• [Exercise instructions] Change "directory servers" to "LDAP servers" in everything from the start of the data down to the line containing "valuable for major green systems. Pull", keeping all other text unchanged.

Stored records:
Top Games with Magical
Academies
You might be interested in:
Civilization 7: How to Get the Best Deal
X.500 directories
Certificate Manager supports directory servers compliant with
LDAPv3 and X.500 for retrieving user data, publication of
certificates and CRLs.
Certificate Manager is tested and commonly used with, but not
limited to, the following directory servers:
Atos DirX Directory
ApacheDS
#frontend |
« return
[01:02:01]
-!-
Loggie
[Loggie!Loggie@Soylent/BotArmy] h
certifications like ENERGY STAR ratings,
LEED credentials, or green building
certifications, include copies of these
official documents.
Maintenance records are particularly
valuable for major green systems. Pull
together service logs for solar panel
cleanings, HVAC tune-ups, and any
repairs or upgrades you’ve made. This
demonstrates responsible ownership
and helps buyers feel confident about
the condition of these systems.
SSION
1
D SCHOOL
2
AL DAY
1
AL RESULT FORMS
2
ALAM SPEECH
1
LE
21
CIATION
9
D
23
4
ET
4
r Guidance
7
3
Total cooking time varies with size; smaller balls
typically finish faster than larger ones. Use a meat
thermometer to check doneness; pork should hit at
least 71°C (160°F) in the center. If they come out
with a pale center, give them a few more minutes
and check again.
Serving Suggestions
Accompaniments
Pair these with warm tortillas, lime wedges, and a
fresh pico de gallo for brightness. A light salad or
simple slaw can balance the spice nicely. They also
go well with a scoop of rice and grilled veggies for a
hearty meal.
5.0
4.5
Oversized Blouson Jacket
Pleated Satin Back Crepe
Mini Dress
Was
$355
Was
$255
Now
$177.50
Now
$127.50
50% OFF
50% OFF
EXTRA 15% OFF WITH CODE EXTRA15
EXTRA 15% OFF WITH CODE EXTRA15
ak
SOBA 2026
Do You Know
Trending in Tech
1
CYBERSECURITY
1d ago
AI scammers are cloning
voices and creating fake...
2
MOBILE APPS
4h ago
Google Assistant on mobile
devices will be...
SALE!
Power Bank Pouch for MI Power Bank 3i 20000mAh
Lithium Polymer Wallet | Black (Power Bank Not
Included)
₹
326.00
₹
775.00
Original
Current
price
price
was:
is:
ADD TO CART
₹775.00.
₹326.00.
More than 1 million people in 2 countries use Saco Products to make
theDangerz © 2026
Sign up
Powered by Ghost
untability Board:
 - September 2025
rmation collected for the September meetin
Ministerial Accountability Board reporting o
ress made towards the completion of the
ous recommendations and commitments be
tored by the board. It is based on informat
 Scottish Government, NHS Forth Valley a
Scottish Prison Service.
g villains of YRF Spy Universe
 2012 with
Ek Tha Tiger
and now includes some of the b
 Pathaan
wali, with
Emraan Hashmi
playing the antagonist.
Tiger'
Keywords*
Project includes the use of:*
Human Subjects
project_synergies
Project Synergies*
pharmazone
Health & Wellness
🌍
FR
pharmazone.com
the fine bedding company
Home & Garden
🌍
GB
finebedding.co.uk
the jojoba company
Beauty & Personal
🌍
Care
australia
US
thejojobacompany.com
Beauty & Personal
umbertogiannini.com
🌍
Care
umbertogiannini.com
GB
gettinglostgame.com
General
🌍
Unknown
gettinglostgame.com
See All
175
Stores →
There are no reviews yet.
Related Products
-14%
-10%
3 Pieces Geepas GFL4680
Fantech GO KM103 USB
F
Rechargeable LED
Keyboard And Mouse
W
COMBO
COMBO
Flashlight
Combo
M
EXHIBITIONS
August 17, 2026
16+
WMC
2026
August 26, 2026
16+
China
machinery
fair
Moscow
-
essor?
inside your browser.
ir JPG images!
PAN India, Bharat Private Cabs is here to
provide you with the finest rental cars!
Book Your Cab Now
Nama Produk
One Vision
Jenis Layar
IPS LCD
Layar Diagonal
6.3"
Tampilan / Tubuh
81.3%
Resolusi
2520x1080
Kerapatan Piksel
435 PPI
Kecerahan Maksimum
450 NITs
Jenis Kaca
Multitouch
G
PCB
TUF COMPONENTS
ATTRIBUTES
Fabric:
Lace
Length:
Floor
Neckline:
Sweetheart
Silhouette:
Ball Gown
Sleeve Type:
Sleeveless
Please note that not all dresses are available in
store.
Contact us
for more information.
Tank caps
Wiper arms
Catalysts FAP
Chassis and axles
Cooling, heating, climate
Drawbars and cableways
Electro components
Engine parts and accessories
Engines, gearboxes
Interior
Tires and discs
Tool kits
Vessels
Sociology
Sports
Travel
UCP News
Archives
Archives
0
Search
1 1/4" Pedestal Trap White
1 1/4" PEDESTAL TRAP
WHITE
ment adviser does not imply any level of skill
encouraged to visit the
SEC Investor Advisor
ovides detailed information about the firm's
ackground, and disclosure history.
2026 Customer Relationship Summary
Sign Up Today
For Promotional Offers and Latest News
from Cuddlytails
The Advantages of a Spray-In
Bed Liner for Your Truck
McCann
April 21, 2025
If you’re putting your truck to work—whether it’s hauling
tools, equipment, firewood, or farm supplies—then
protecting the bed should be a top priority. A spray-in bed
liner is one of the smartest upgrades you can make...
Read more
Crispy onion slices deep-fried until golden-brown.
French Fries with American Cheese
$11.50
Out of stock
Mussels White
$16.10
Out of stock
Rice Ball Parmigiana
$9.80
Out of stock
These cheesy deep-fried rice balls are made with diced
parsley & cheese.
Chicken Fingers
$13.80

• [Solution]
Top Games with Magical
Academies
You might be interested in:
Civilization 7: How to Get the Best Deal
X.500 directories
Certificate Manager supports LDAP servers compliant with
LDAPv3 and X.500 for retrieving user data, publication of
certificates and CRLs.
Certificate Manager is tested and commonly used with, but not
limited to, the following LDAP servers:
Atos DirX Directory
ApacheDS
#frontend |
« return
[01:02:01]
-!-
Loggie
[Loggie!Loggie@Soylent/BotArmy] h
certifications like ENERGY STAR ratings,
LEED credentials, or green building
certifications, include copies of these
official documents.
Maintenance records are particularly
valuable for major green systems. Pull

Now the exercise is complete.